GoCSRKaltim – Kalimantan Timur kembali menjadi sorotan nasional akibat meningkatnya deforestasi yang dinilai mengancam masa depan lingkungan dan hak masyarakat lokal. Di saat tekanan ekologis meningkat, kontribusi sektor industri, terutama perusahaan perkebunan sawit, justru dinilai belum mencerminkan tanggung jawab yang seimbang.
Data yang dirilis organisasi lingkungan Auriga Nusantara menunjukkan bahwa sepanjang tahun 2024, Kalimantan Timur mencatat kehilangan tutupan hutan terluas di Indonesia. Total lahan hutan yang hilang mencapai 44.483 hektare, menjadikan provinsi ini sebagai episentrum krisis deforestasi nasional.
Kabupaten Berau disebut sebagai salah satu wilayah penyumbang terbesar kehilangan hutan. Berdasarkan catatan Badan Pusat Statistik (BPS) 2024, area perkebunan sawit di Berau telah meluas hingga 21.860 hektare, menandakan eskalasi konversi hutan yang signifikan.
Ekspansi industri sawit yang agresif dipandang sebagai pemicu utama percepatan deforestasi Kalimantan Timur. Tak hanya merusak ekosistem dan mengancam keanekaragaman hayati, dampak deforestasi juga mencakup meningkatnya risiko banjir, longsor, hingga konflik sosial di masyarakat adat dan lokal.
Menurut Purwadi Purwoharsojo, pengamat ekonomi dari Universitas Mulawarman, sektor swasta belum menunjukkan tanggung jawab sosial yang sepadan dengan dampak yang ditimbulkan. Ia menilai bahwa pelaksanaan Corporate Social Responsibility (CSR) banyak yang tidak transparan dan rawan disalahgunakan.
“Program CSR seharusnya bukan sekadar formalitas atau alat untuk meredam kritik. Jangan sampai malah jadi celah oknum untuk mencari keuntungan pribadi dari dana perusahaan,” ungkap Purwadi saat diwawancarai, Selasa (13/5/2025), disadur dari Kaltim Today.
Ia menyoroti lemahnya implementasi program plasma kebun sawit, yang seharusnya menjamin 20 persen dari total lahan untuk masyarakat lokal. Menurutnya, banyak perusahaan belum menjalankan kewajiban ini secara optimal.
“Apakah benar manfaat plasma 20 persen itu sudah dirasakan rakyat?

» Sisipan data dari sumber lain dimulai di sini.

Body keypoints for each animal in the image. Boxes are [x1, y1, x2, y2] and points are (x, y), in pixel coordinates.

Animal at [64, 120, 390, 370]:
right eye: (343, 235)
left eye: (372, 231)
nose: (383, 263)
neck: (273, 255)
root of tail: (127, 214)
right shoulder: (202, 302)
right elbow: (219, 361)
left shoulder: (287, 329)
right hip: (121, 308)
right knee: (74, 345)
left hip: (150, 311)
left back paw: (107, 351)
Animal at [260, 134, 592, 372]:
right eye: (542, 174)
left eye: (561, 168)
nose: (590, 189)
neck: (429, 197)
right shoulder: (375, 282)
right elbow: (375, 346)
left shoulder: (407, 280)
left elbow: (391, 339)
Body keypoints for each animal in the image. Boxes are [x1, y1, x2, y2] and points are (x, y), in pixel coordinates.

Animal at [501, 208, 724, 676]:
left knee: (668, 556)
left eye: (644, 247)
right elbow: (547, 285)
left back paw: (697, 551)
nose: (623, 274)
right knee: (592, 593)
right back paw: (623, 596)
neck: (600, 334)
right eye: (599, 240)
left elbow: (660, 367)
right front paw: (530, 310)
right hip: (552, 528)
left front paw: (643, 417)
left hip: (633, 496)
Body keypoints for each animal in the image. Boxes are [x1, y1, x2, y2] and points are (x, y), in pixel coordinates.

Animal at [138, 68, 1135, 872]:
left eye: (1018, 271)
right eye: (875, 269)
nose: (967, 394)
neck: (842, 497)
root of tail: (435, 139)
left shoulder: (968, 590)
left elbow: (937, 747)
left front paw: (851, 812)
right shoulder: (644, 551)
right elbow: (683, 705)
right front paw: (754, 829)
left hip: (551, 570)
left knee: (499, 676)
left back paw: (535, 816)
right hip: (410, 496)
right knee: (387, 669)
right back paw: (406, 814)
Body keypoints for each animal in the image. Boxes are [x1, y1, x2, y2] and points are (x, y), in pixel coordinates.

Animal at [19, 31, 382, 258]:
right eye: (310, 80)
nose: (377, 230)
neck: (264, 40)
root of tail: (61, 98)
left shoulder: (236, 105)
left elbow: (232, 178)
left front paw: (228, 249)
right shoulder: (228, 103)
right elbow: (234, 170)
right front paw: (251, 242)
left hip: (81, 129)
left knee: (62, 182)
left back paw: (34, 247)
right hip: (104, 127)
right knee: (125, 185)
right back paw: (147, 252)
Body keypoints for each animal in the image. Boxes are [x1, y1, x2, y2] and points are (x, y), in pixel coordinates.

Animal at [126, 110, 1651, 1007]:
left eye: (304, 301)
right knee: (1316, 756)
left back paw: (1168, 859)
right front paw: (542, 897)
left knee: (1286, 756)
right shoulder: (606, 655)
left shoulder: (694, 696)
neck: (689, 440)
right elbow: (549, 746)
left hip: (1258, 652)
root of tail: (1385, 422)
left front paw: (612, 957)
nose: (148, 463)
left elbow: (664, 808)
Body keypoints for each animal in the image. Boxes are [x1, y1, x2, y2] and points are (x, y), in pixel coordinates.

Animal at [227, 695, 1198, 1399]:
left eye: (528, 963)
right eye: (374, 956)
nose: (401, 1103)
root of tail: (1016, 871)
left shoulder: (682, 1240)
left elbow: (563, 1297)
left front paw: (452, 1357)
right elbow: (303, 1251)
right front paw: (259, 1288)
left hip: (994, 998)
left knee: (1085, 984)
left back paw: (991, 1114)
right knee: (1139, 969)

Banyak kasus menunjukkan sebaliknya,“ katanya.
Purwadi juga mengkritisi praktik perusahaan yang diduga menjalankan operasi sebelum mengantongi izin secara resmi, menunjukkan lemahnya pengawasan dan celah regulasi yang dimanfaatkan.
“Sering kali izinnya menyusul setelah kegiatan berjalan. Ini membuat publik bingung, apakah yang memberi izin tidak tahu, atau justru ikut bermain? Transparansi sangat dibutuhkan,” tegasnya.
Ia menilai bahwa Forum CSR di daerah seharusnya berfungsi sebagai jembatan keterbukaan informasi dan evaluasi publik, namun perannya belum optimal. Penyaluran program CSR pun masih terpusat di wilayah tertentu dan belum merata.
“Sudah saatnya ada evaluasi menyeluruh. Apalagi di tengah bencana ekologis yang belakangan melanda Kalimantan Timur, masyarakat butuh aksi nyata, bukan sekadar janji perusahaan,” pungkasnya.
Fenomena deforestasi di Kalimantan Timur bukan hanya krisis lingkungan, melainkan juga krisis keadilan sosial. Masyarakat sipil, pemerintah daerah, dan DPRD didorong untuk memperketat pengawasan terhadap praktik bisnis yang merusak, serta mendorong akuntabilitas perusahaan dalam melaksanakan tanggung jawab sosial dan lingkungan.